The hospital became our second home,
filled with sleepless nights
and the sound of machines keeping time.
Months passed slowly there,
watching the strongest man I knew
slowly become scared.
I remember how quiet football felt without you.
Every match, I’d look to the sidelines
expecting to see you there,
hands in your pockets against the cold,
shouting louder than anyone else when I touched the ball.
But your place stayed empty.
At home, everything changed.
Mum could barely leave her bed,
my sister stopped eating properly,
and somehow at seventeen
I became the one holding everything together.
I learned how to cook dinners
while revising for exams.
I cleaned the house in silence,
sorted washing into piles at midnight,
paid bills I barely understood,
and tried to act older than I really was.
People kept telling me
I was “doing well,”
but they never saw the nights
where I sat on the kitchen floor exhausted,
wondering how life had become this heavy
before I was even grown.
Then came the words
“open heart surgery.”
High risk.
A sentence that hung over all of us
like a storm we couldn’t escape.
I nodded while the doctors spoke.
Stayed calm for Mum.
Stayed strong for my sister.
But later that night,
when nobody could hear me,
I shut the door and cried alone.
The first tears in five years
fell in complete silence.
Because for the first time in my life,
I truly thought I could lose you.
The morning of the surgery
felt heavier than anything I’d ever known.

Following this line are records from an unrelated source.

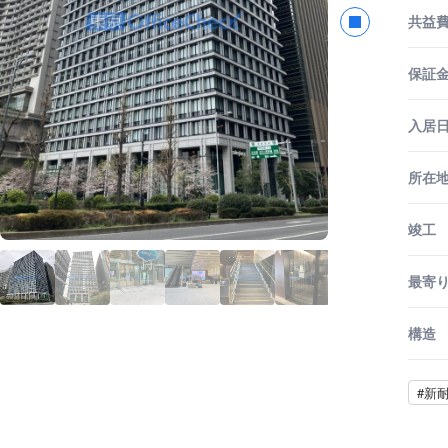
共益
保証金
入居
所在
竣工
最寄
構造
#新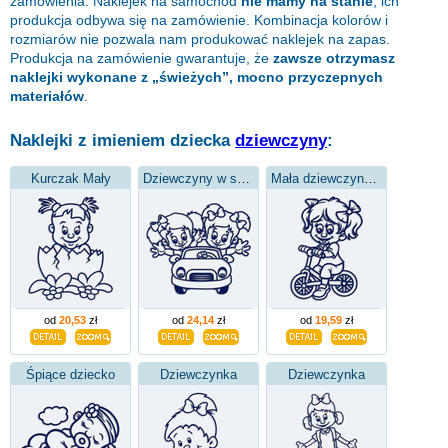
zamówienia. Naklejek na samochód
nie mamy na stanie
, ich
produkcja odbywa się na zamówienie. Kombinacja kolorów i
rozmiarów nie pozwala nam produkować naklejek na zapas.
Produkcja na zamówienie gwarantuje, że
zawsze otrzymasz
naklejki wykonane z „świeżych”, mocno przyczepnych
materiałów
.
Naklejki z imieniem dziecka
dziewczyny
:
Kurczak Mały
Dziewczyny w samochodzie
Mała dziewczynka na rowerze
od
20,53
zł
od
24,14
zł
od
19,59
zł
Śpiące dziecko
Dziewczynka
Dziewczynka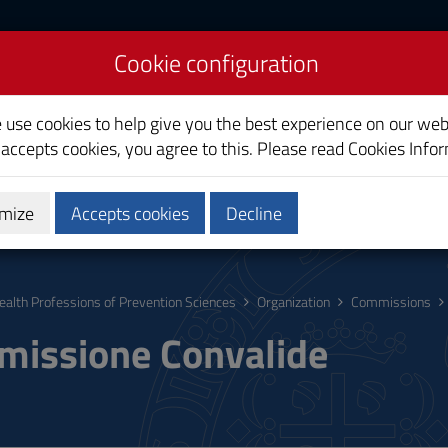
Cookie configuration
ns of Prevention
e use cookies to help give you the best experience on our web
 accepts cookies, you agree to this. Please read
Cookies Info
mize
Accepts cookies
Decline
hing
Calendars and Timetable
Quality
ealth Professions of Prevention Sciences
Organization
Commissions
issione Convalide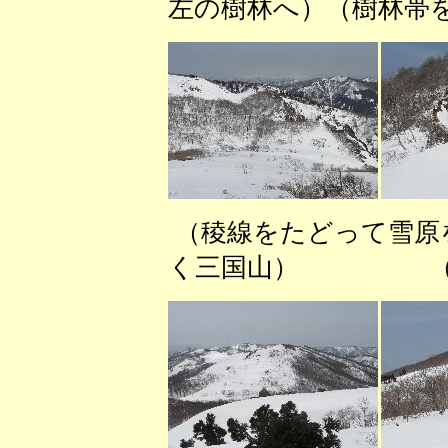
左の樹林へ）（樹林帯
（稜線をたどって雪
く三国山） （も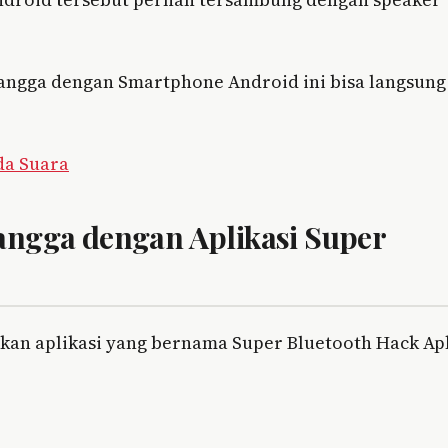
tangga dengan Smartphone Android ini bisa langsung
da Suara
angga dengan Aplikasi Super
kan aplikasi yang bernama Super Bluetooth Hack Ap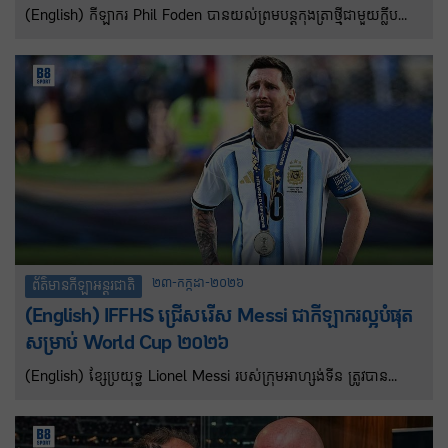
(English) កីឡាករ Phil Foden បានយល់ព្រមបន្តកុងត្រាថ្មីជាមួយ​ក្លឹប
Manchester City រហូតដល់ឆ្នាំ​២០៣០។ ​City នឹងចាប់ផ្តើមយុទ្ធនាការ
Premier League របស់ពួកគេក្រោមការដឹកនាំរបស់អ្នកចាត់ការថ្មី Enzo
Maresca នៅថ្ងៃទី២៣ ខែសីហា ទល់នឹងក្រុម Bournemouth។
២៣-កក្កដា-២០២៦
ព័ត៌មានកីឡាអន្តរជាតិ
(English) IFFHS ជ្រើសរើស Messi ជាកីឡាករល្អបំផុត
សម្រាប់ World Cup ២០២៦
(English) ខ្សែប្រយុទ្ធ Lionel Messi របស់ក្រុមអាហ្សង់ទីន ត្រូវបាន
សហព័ន្ធអន្តរជាតិនៃប្រវត្តិសាស្ត្រ និងស្ថិតិបាល់ទាត់ (IFFHS) ជ្រើសរើសជា
កីឡាករល្អបំផុតសម្រាប់ព្រឹត្តិការណ៍បាល់ទាត់ពិភពលោកឆ្នាំ ២០២៦។ ពានរ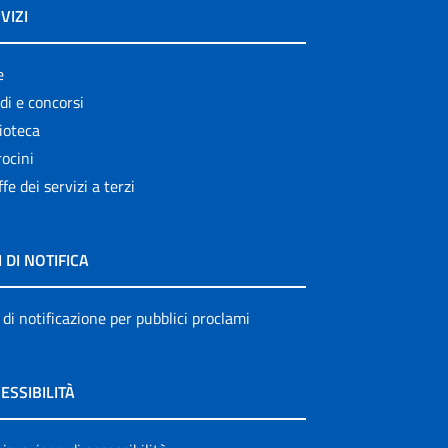
VIZI
e
di e concorsi
ioteca
ocini
ffe dei servizi a terzi
I DI NOTIFICA
 di notificazione per pubblici proclami
ESSIBILITÀ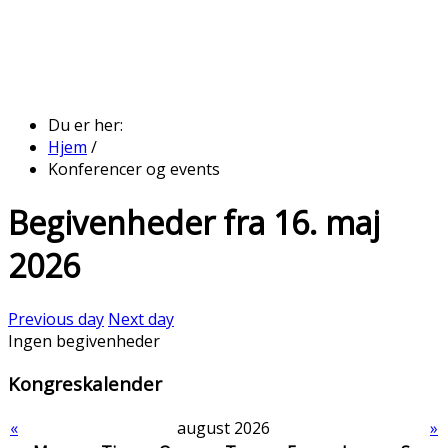
Du er her:
Hjem
/
Konferencer og events
Begivenheder fra 16. maj
2026
Previous day
Next day
Ingen begivenheder
Kongreskalender
«
august 2026
»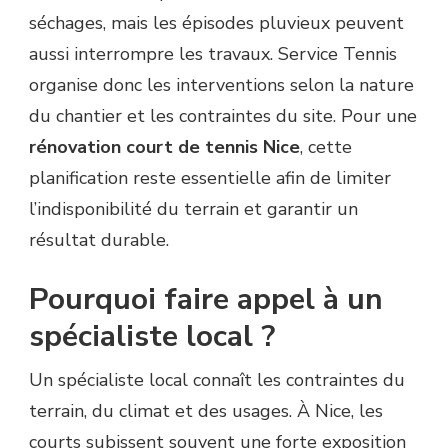
séchages, mais les épisodes pluvieux peuvent
aussi interrompre les travaux. Service Tennis
organise donc les interventions selon la nature
du chantier et les contraintes du site. Pour une
rénovation court de tennis Nice
, cette
planification reste essentielle afin de limiter
l’indisponibilité du terrain et garantir un
résultat durable.
Pourquoi faire appel à un
spécialiste local ?
Un spécialiste local connaît les contraintes du
terrain, du climat et des usages. À Nice, les
courts subissent souvent une forte exposition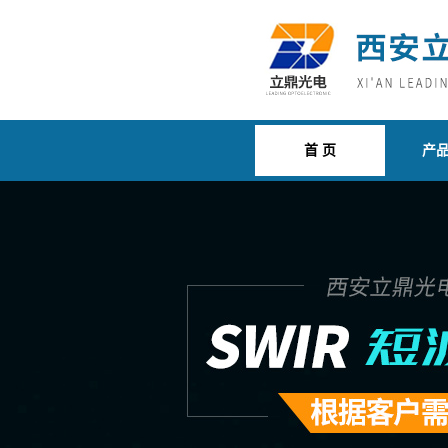
首 页
产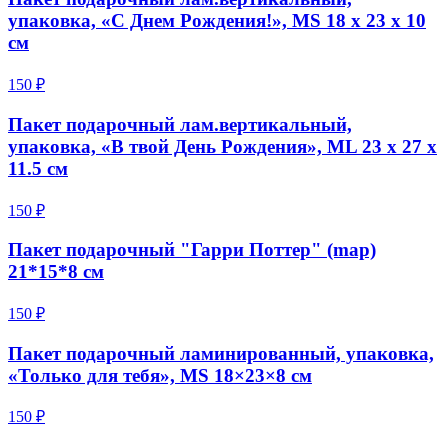
упаковка, «С Днем Рождения!», MS 18 х 23 х 10
см
150 ₽
Пакет подарочный лам.вертикальный,
упаковка, «В твой День Рождения», ML 23 х 27 х
11.5 см
150 ₽
Пакет подарочный "Гарри Поттер" (map)
21*15*8 см
150 ₽
Пакет подарочный ламинированный, упаковка,
«Только для тебя», MS 18×23×8 см
150 ₽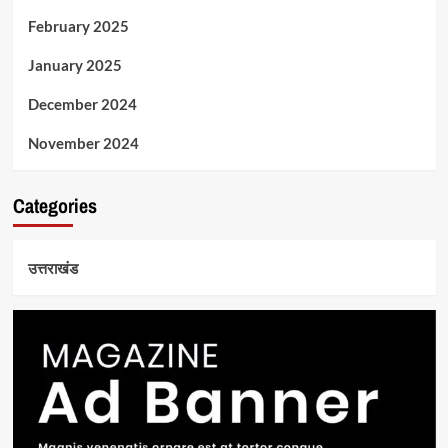
February 2025
January 2025
December 2024
November 2024
Categories
उत्तराखंड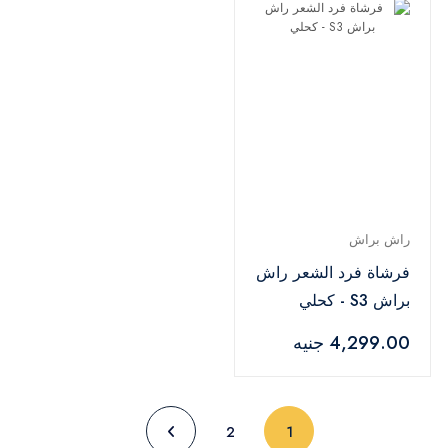
راش براش
فرشاة فرد الشعر راش
براش S3 - كحلي
4,299.00 جنيه
(current)
2
1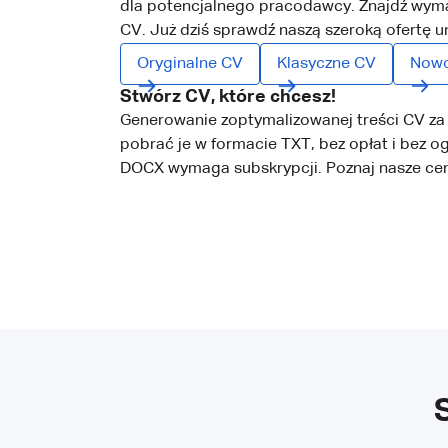
dla potencjalnego pracodawcy. Znajdź wyma
CV. Już dziś sprawdź naszą szeroką ofertę 
Oryginalne CV
Klasyczne CV
Nowo
Stwórz CV, które chcesz!
Generowanie zoptymalizowanej treści CV za
pobrać je w formacie TXT, bez opłat i bez o
DOCX wymaga subskrypcji. Poznaj nasze cen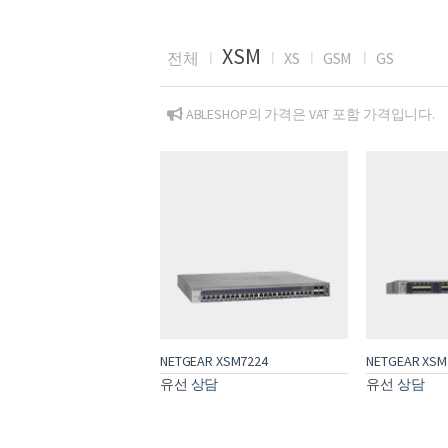
XSM
전체
XS
GSM
GS
ABLESHOP의 가격은 VAT 포함 가격입니다.
NETGEAR XSM7224
NETGEAR XSM
유선 상담
유선 상담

Watching them wheel you away,
I realised how badly I still needed you here.
Hours passed like years.
I kept replaying memories in my head—
the drives to matches,
your voice after every game,
the way football always felt easier
when I knew you were watching.
And somehow,
through scars, pain, and impossible odds,
your heart kept fighting.
Little by little, you came back.
Your smile returned.
Your laugh sounded stronger.
Hope finally stopped feeling so far away.

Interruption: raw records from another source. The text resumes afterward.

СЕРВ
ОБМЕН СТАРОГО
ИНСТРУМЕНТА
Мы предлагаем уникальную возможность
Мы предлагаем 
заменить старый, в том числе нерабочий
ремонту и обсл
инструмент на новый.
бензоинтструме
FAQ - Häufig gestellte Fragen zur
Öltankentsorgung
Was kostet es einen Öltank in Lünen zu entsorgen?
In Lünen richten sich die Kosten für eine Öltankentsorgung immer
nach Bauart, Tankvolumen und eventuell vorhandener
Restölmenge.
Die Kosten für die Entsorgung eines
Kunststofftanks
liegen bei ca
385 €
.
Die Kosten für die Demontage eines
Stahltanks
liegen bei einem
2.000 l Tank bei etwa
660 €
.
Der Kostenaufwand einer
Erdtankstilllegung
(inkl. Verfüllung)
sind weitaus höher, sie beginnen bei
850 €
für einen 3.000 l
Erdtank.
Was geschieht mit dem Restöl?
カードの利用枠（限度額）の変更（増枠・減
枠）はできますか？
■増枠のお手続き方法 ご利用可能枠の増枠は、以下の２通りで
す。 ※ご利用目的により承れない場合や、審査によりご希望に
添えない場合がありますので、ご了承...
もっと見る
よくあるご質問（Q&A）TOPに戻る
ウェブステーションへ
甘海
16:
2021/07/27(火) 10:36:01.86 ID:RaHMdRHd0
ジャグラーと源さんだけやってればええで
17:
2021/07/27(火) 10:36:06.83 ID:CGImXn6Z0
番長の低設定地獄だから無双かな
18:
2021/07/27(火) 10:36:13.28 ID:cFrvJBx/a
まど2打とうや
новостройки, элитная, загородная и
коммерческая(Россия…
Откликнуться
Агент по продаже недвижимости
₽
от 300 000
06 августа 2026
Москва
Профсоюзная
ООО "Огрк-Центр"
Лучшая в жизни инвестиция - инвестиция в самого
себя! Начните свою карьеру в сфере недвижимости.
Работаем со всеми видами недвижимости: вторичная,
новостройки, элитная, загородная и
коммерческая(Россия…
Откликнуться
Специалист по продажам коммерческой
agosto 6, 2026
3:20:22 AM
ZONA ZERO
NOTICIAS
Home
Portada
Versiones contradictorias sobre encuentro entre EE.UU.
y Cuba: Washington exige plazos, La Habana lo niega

Then came the first match you watched after it all.
I saw you standing there again,
back on the touchline where you belonged,
and for the first time in months
everything felt normal.
That day I played the best football of my life.
Not because I scored,
or because we won,
but because every time I looked up,
you were there again.
After months of carrying the weight of everything,
I finally got to just be your son again.